- [WHAT IS NEEDED] The pictures get left out, but everything else in the listing below must be duplicated exactly.
[DATA PROVIDED]
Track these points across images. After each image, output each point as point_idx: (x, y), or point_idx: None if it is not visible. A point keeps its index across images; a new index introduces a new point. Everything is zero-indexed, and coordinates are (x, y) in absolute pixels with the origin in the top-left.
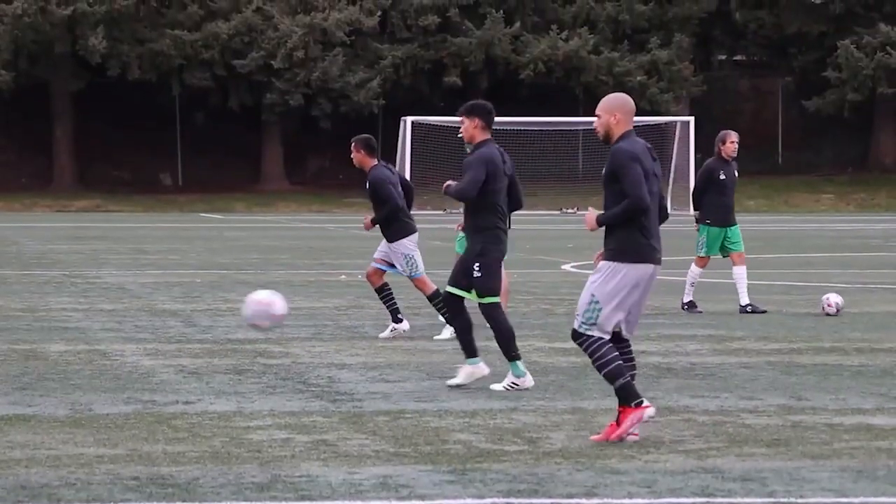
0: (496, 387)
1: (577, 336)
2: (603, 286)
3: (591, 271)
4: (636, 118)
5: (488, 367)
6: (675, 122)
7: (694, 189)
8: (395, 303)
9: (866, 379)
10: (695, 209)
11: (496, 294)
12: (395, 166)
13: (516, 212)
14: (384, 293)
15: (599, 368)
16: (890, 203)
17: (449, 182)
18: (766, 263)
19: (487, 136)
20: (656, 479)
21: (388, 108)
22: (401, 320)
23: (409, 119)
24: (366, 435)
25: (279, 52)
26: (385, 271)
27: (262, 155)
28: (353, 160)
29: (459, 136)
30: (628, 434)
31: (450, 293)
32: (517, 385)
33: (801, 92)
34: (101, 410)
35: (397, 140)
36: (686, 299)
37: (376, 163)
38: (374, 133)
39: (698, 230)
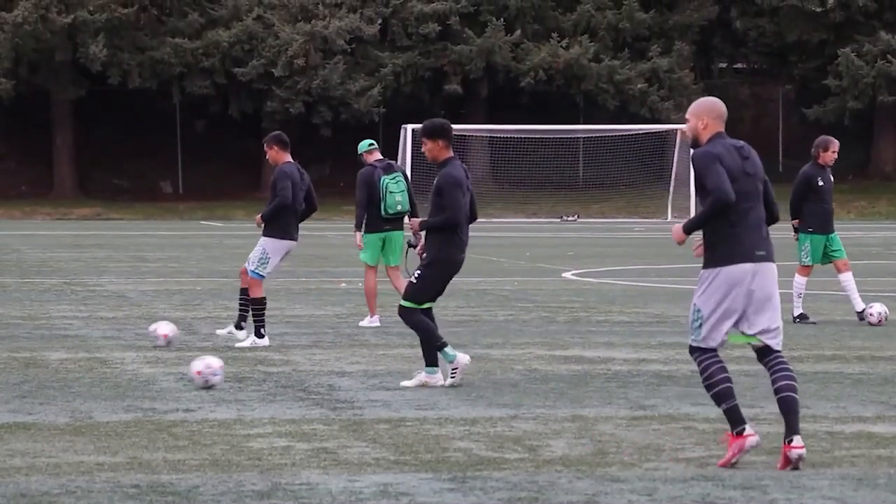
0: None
1: (690, 351)
2: (701, 294)
3: (591, 279)
4: (638, 126)
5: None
6: (676, 129)
7: (792, 197)
8: (247, 312)
9: (867, 387)
10: (793, 218)
11: (419, 302)
12: None
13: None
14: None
15: (707, 388)
16: (890, 211)
17: (419, 219)
18: None
19: (450, 153)
20: (657, 487)
21: (389, 116)
22: (243, 328)
23: (410, 127)
24: (366, 443)
25: (280, 60)
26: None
27: (263, 163)
28: (269, 159)
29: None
30: (733, 461)
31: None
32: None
33: (801, 100)
34: (102, 418)
35: (398, 148)
36: (796, 312)
37: (289, 160)
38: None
39: (798, 239)
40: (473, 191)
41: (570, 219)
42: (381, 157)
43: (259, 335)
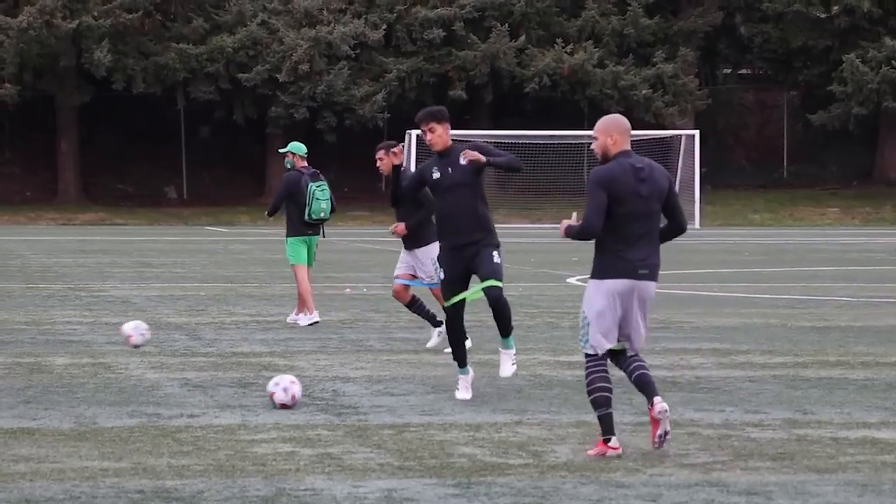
0: (506, 373)
1: (585, 357)
2: (588, 303)
3: None
4: (643, 131)
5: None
6: (681, 135)
7: None
8: (428, 309)
9: (871, 393)
10: None
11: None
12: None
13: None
14: (415, 305)
15: (588, 393)
16: (895, 217)
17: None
18: (770, 277)
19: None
20: (661, 493)
21: (393, 122)
22: (440, 323)
23: (414, 132)
24: (370, 448)
25: (284, 66)
26: (410, 285)
27: (267, 168)
28: (382, 168)
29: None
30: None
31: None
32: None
33: (806, 106)
34: (106, 423)
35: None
36: None
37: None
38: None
39: None
40: None
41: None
42: (307, 165)
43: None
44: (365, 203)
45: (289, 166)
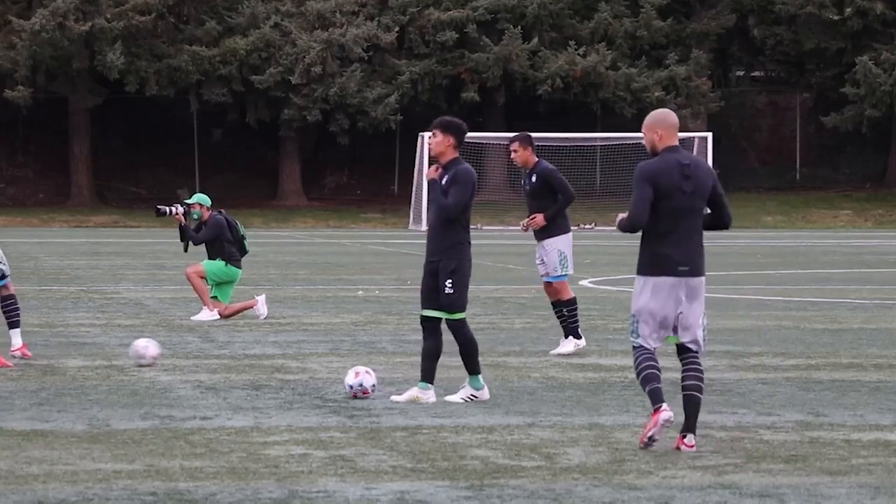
0: (452, 398)
1: (632, 349)
2: (634, 300)
3: (609, 287)
4: None
5: (435, 398)
6: (693, 137)
7: None
8: (575, 321)
9: (884, 395)
10: None
11: (464, 310)
12: (413, 181)
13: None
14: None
15: (637, 374)
16: None
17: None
18: (783, 279)
19: (457, 155)
20: (674, 496)
21: (406, 124)
22: (580, 336)
23: (427, 135)
24: (383, 450)
25: (297, 68)
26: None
27: (280, 171)
28: (519, 160)
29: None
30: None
31: (425, 317)
32: (476, 397)
33: (818, 108)
34: (119, 426)
35: (415, 156)
36: None
37: (538, 159)
38: (392, 149)
39: None
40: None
41: (587, 227)
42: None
43: (577, 335)
44: (377, 205)
45: (196, 217)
[/DATA PROVIDED]
- [ANSWER FOR THIS EXERCISE]
Track these points across images. After each image, output each point as point_idx: (x, y), or point_idx: None if it is not visible. A point keeps its index across images; a new index introduces a new point. Everything is zero-indexed, and coordinates are (x, y) in absolute pixels with the origin in the top-left.
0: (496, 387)
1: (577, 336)
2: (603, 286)
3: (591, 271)
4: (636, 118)
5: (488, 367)
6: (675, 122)
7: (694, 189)
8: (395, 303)
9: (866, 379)
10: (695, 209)
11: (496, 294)
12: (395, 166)
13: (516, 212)
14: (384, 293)
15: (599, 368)
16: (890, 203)
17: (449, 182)
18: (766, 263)
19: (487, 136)
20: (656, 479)
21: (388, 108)
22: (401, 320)
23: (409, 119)
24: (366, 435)
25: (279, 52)
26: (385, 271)
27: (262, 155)
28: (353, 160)
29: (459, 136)
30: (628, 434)
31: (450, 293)
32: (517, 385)
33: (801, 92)
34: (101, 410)
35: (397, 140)
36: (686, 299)
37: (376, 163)
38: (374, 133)
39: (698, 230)
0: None
1: (690, 351)
2: (701, 294)
3: (591, 279)
4: (638, 126)
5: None
6: (676, 129)
7: (792, 197)
8: (247, 312)
9: (867, 387)
10: (793, 218)
11: (419, 302)
12: None
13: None
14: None
15: (707, 388)
16: (890, 211)
17: (419, 219)
18: None
19: (450, 153)
20: (657, 487)
21: (389, 116)
22: (243, 328)
23: (410, 127)
24: (366, 443)
25: (280, 60)
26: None
27: (263, 163)
28: (269, 159)
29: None
30: (733, 461)
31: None
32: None
33: (801, 100)
34: (102, 418)
35: (398, 148)
36: (796, 312)
37: (289, 160)
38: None
39: (798, 239)
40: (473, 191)
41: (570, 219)
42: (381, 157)
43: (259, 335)
0: (506, 373)
1: (585, 357)
2: (588, 303)
3: None
4: (643, 131)
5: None
6: (681, 135)
7: None
8: (428, 309)
9: (871, 393)
10: None
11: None
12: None
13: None
14: (415, 305)
15: (588, 393)
16: (895, 217)
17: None
18: (770, 277)
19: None
20: (661, 493)
21: (393, 122)
22: (440, 323)
23: (414, 132)
24: (370, 448)
25: (284, 66)
26: (410, 285)
27: (267, 168)
28: (382, 168)
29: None
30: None
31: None
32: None
33: (806, 106)
34: (106, 423)
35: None
36: None
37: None
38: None
39: None
40: None
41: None
42: (307, 165)
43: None
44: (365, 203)
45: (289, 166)
0: (452, 398)
1: (632, 349)
2: (634, 300)
3: (609, 287)
4: None
5: (435, 398)
6: (693, 137)
7: None
8: (575, 321)
9: (884, 395)
10: None
11: (464, 310)
12: (413, 181)
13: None
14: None
15: (637, 374)
16: None
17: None
18: (783, 279)
19: (457, 155)
20: (674, 496)
21: (406, 124)
22: (580, 336)
23: (427, 135)
24: (383, 450)
25: (297, 68)
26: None
27: (280, 171)
28: (519, 160)
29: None
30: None
31: (425, 317)
32: (476, 397)
33: (818, 108)
34: (119, 426)
35: (415, 156)
36: None
37: (538, 159)
38: (392, 149)
39: None
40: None
41: (587, 227)
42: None
43: (577, 335)
44: (377, 205)
45: (196, 217)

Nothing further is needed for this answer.